There is no country on planet earth that is being governed by a constitution drafted and legislated by the Civil Society. Zimbabwe will not be an exception to that.

Dr Madhuku’s demands are legitimate to the extent that he advocates for involvement of all the willing and interested people-used here to mean qualified citizens of the country without reference to their professions- in the reform process.

After that legitimate call anything he says or demands will persuade him and his organisation and its associates to participate must be put in appropriate political perspective.

As an interested citizen Madhuku holds no special brief to choose who must preside over the process.
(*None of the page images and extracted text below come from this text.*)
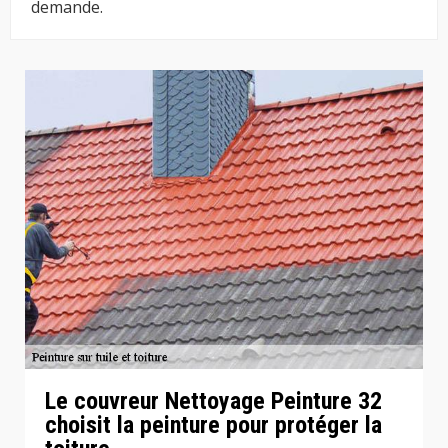
demande.
Le couvreur Nettoyage Peinture 32
choisit la peinture pour protéger la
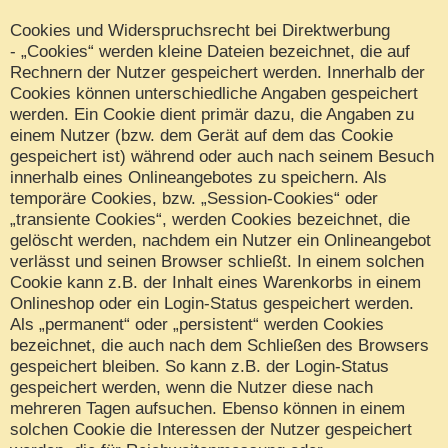
Cookies und Widerspruchsrecht bei Direktwerbung
- „Cookies“ werden kleine Dateien bezeichnet, die auf
Rechnern der Nutzer gespeichert werden. Innerhalb der
Cookies können unterschiedliche Angaben gespeichert
werden. Ein Cookie dient primär dazu, die Angaben zu
einem Nutzer (bzw. dem Gerät auf dem das Cookie
gespeichert ist) während oder auch nach seinem Besuch
innerhalb eines Onlineangebotes zu speichern. Als
temporäre Cookies, bzw. „Session-Cookies“ oder
„transiente Cookies“, werden Cookies bezeichnet, die
gelöscht werden, nachdem ein Nutzer ein Onlineangebot
verlässt und seinen Browser schließt. In einem solchen
Cookie kann z.B. der Inhalt eines Warenkorbs in einem
Onlineshop oder ein Login-Status gespeichert werden.
Als „permanent“ oder „persistent“ werden Cookies
bezeichnet, die auch nach dem Schließen des Browsers
gespeichert bleiben. So kann z.B. der Login-Status
gespeichert werden, wenn die Nutzer diese nach
mehreren Tagen aufsuchen. Ebenso können in einem
solchen Cookie die Interessen der Nutzer gespeichert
Politicians elected to the Legislature carry more meaningful mandates to spearhead legislative reforms than the unelected NCA organisation and or its associates whose membership is indeterminate and political interest obscure.

Indeed the politicians will manipulate the process as they do anything that impinges on their motive to exercise absolute power and that must be guarded against but not in the manner that Dr Madhuku suggests that they be made subordinate to an appointed authority whose loyalties will be to the one who appointed him and thus has the capacity to disappoint.

There is more danger in such a person being manipulated by the politicians that are close to his principal than there is of a co-chaired parliamentary select committee whose loyalty and accountability is to the electorate than the executive.

Put simply the people elected the Parliamentarians to watch over executive excesses fully aware that whoever they sent to parliament will be subject to political direction by his party unless he stood on an independent ticket.

Because of that people cannot be represented in a political process as critical as constitution making by a Civic Group ahead of the politicians they entrusted the role of monitoring the Executive.

The people will greatly appreciate independent monitoring of the process spearheaded by parliament if such monitoring is not in any way prohibited and in this instance is being actively sought after and accommodated.

That is the challenge that the NCA and Dr Madhuku should seriously consider taking on in the current process if they seriously think they can make a difference to the outputs of the process.

The compelling political drivers behind the current process are far too engrossing for the NCA and its allies to think they can repeat the 2000 referendum, feat after boycotting the process.

The people want a Constitution that will protect them from violent political abuse and repression by a seemingly lifetime Presidency and nothing will dissuade them from voting for a constitution that limits presidential terms and devolves power to regional management.

The national mood at present is that any instrument that empowers them to confront Presidential power excesses is an important step towards achievement of total democratisation of the political management of the country and the NCA will not be allowed to derail the process by falsely claiming to be acting for people it neither has nor will find.

It matters not that the new constitution being merely a document on paper will not withstand a military onslaught because the Zimbabweans know that without the documented evidence of their rights they neither have the capacity nor the legitimacy to stand up against Executive excesses as has been evident in their history with Zanu PF governance.